Shyness is something with which I’ve always struggled, and perhaps it contributes somewhat to my slow and ongoing journey toward comfort within my surroundings at the shelter. I know truthfully, however, that I was battling against my own prejudices, prejudices that I know are shared by many. Shared by those who see the most disadvantaged among us as pariahs with no redeeming qualities. Shared by those who find the mere presence of someone homeless or mentally ill discomforting.

Do I still battle this prejudice? Absolutely. I acknowledge the fact that while I am proud of and committed to the work I do at the shelter and my willingness to engage those different than I, I am not and will never be a Jesus or St. Francis-like saint who so easily communes with and shows compassion toward anyone.

I am a product of our modern world, and cannot give all that I have to those less fortunate. I’m hardly high on the scale of fortune myself as it is and I’m willing to admit that hypocrisy and self-centredness are inevitable and maybe even sometimes necessary components of the human condition.

Nonetheless, given that ours is a culture predicated on fear and suspicion, on a relentless desire to shut off reality for the sake of our own comfort, I still consider it something of a small miracle that I’ve been able to find a way to exercise true compassion.


Yes, I used the term miracle in describing my experience serving at the shelter. I say this because I believe the experience mirrors the miracles related in the early chapters of Mark.

I should make clear that I don’t believe in miracles, events that are the result of divine intervention or defy the laws of nature. In fact, along with the aforementioned difficulty in picking a reading strategy that worked, my constant frustration with what I felt to be far-fetched stories that I couldn’t possibly take to be truthful made these readings a chore. Taking these miracles not as literal truth, however, but as stories meant to communicate principles or lessons allowed them to resonate powerfully with me.

In the early chapters of Mark, the miracles that Jesus performs and the actions that precede are shocking in their simplicity. There is nothing grand or earth-shattering about them. Primarily, these chapters are a succession of stories of Jesus travelling and casting out demons or curing lepers one by one. The skeptic in me wanted to ask why he didn’t just cast out everyone’s demons and cure all cases of leprosy in one shot. If this was the case, however, I think an important teachable moment would be lost.

In each of his early miracles, Jesus defies the prevailing cultural notion, one that remains with us today, that the sick and the poor are to be feared and avoided. In simply approaching a leper in the temple who offers his withered hand, Jesus is doing something that would have appeared reckless and dangerous to those around him.

When the scribes are shocked that he keeps company with “publicans and sinners,” he replies with one of the most famous lines of the Gospels: “…they that are whole have no need of the physician, but they that are sick: I came not to call the righteous, but sinners to repentance (Mark, 2:17).”

I could easily be accused of reading my own political biases onto these stories, but I believe the principle behind these miracles was that we cannot foster real change, real justice, or real healing by remaining confined to our own comfort zones and avoiding those who have been deemed outcasts.
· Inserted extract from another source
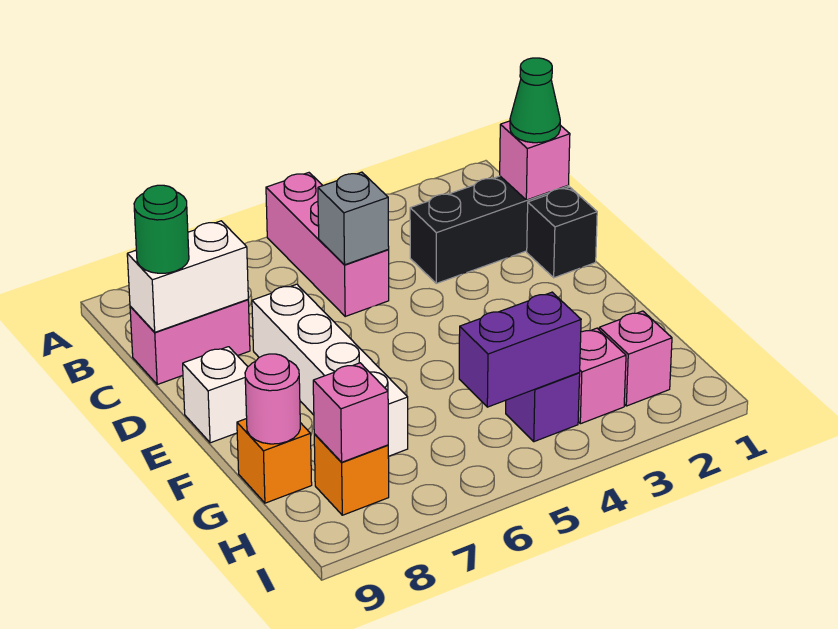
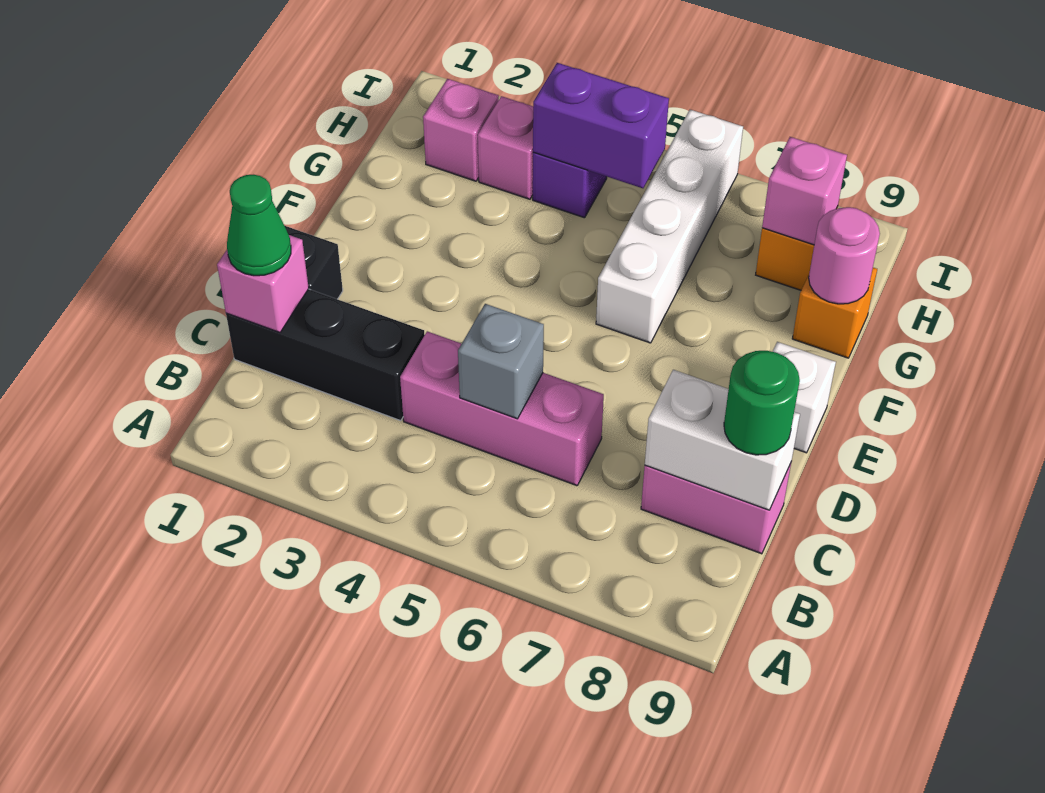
pink brick A5:C5 level 1 -> pink brick C4:C6 level 1
white brick D7:G7 level 1 -> white brick F6:I6 level 1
If the welfare of others is truly our concern, then we must often risk our own safety in reaching out to them. To heal the sick or feed the hungry, you have to be among them. Healing can’t be done from a distance.
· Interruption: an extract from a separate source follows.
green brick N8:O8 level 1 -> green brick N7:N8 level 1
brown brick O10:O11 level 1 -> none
I believe that the reason these miracles are small in scope is to teach us that lifting up our brothers and sisters and in turn lifting up our community and society begins with small actions that bring to light the inherent worthiness and humanity of others.

This is what I, an atheist, learned from the first chapters of Mark. We’re not going to cure illnesses or injustice in one brush, but we have to begin by loving the downtrodden if we hope to get there one day. This love can be the miracle that each of us performs.